Against Pitt, Panthers fans saw both sides of what Stevenson brought to Miami and what the Hurricanes missed when he wasn’t there. In 2021, Stevenson put the Panthers in a deep hole when he intercepted Kenny Pickett, setting up a Miami touchdown on the next drive. Pitt never got even again, forced to play the entire second half from behind.
In 2022, fortunes swung the other way. Near the end of the first half, Stevenson got ejected from the game for targeting. Without him on the field, Kedon Slovis and Jared Wayne had a field day. Wayne hauled in two touchdowns after Stevenson’s ejection, and the Panthers blew past Miami to a 42-16 rout.
Those are the kind of mental mistakes that Stevenson knows he’ll need to eliminate as a professional. Now that he’s got the time to dedicate to the sport and nothing else, that’s exactly what he plans to do.
“This is more of a mental game with everything that’s going around,” Stevenson said. “You’ve got to really dive into football now. If you really love it, you’ve got to start doing everything that’s going to give you an advantage to be on top.
“You don’t have school, and you don’t have a lot of things going around. Football is your life, so you’ve got to do everything to give you that advantage to be available on the field.”
If that means practicing against Pickens again as a member of the Steelers, he’s more than willing to meet that challenge.
“That would be a heck of a feeling,” he said. “He’d expect nothing but the best from me, and I’d expect nothing from the best from him.”
TALE OF THE TAPE
Measured at the Senior Bowl: 6-foot-0, 204 pounds, 32 3/8 inch arms, 9 5/8 inch hands, 77 1/4 inch wingspan
TYRIQUE STEVENSON SCOUTING REPORT
Many of Stevenson’s questions come from his ability to haul in interceptions and his ability to play zone defense. Stevenson has played his best football when playing man coverage and pressing opposing defenders, and his pass deflecting and tackling ability has won him praise as honorable mention all-ACC. But he only recorded three interceptions while at Miami and Georgia, and he struggled to make plays when in a zone coverage scheme.
HOW DOES HE FIT?
If he can learn to play in a zone coverage scheme, he’ll be a much more valuable option. His man coverage strengths could work to the Steelers’ strengths, as they were willing to utilize man coverage more than the average NFL team. He’s clearly not one to shy away from facing talented wide receivers and he’s got the size to match up with receivers, so this will come down to whether he can adapt to the schemes he needs to handle as an NFL defender.

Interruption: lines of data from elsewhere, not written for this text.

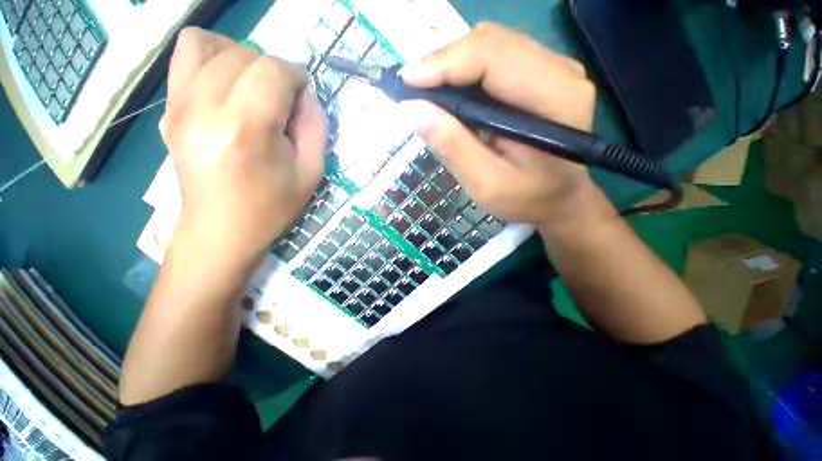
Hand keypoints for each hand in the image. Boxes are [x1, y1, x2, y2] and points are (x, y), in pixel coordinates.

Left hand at [160, 28, 325, 264]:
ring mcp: (179, 105)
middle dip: (274, 70)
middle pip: (245, 54)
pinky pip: (184, 55)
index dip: (297, 76)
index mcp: (246, 129)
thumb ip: (315, 126)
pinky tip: (226, 82)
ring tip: (254, 86)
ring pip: (210, 43)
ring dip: (242, 57)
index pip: (273, 71)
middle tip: (283, 101)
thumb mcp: (311, 172)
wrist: (221, 229)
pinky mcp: (168, 108)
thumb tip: (305, 92)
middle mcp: (204, 107)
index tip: (304, 96)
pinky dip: (210, 55)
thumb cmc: (272, 206)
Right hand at [400, 23, 598, 230]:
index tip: (406, 82)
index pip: (492, 57)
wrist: (559, 198)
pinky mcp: (540, 74)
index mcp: (554, 97)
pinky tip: (450, 91)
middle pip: (490, 43)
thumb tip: (412, 110)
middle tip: (412, 88)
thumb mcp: (486, 183)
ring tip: (426, 90)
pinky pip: (495, 58)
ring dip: (452, 64)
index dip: (443, 64)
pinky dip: (465, 70)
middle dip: (443, 62)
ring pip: (490, 45)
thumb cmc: (526, 198)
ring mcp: (553, 68)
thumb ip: (453, 147)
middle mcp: (560, 70)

WHERE WILL TYRIQUE STEVENSON BE DRAFTED?
Stevenson should go somewhere in the second round. His good tackling and pass deflection skills and his length make him someone that teams will take a chance on earlier in the draft. That’s because the deficiencies in his game can be corrected with the right teaching and coaching.
If the Steelers are willing to spend the draft capital, they’ll likely have to either get him with their second second-rounder at 49 or make a trade to get him closer toward the back end of the second round. He likely won’t fall into the third round, but the value wouldn’t be there for the Steelers in the first round.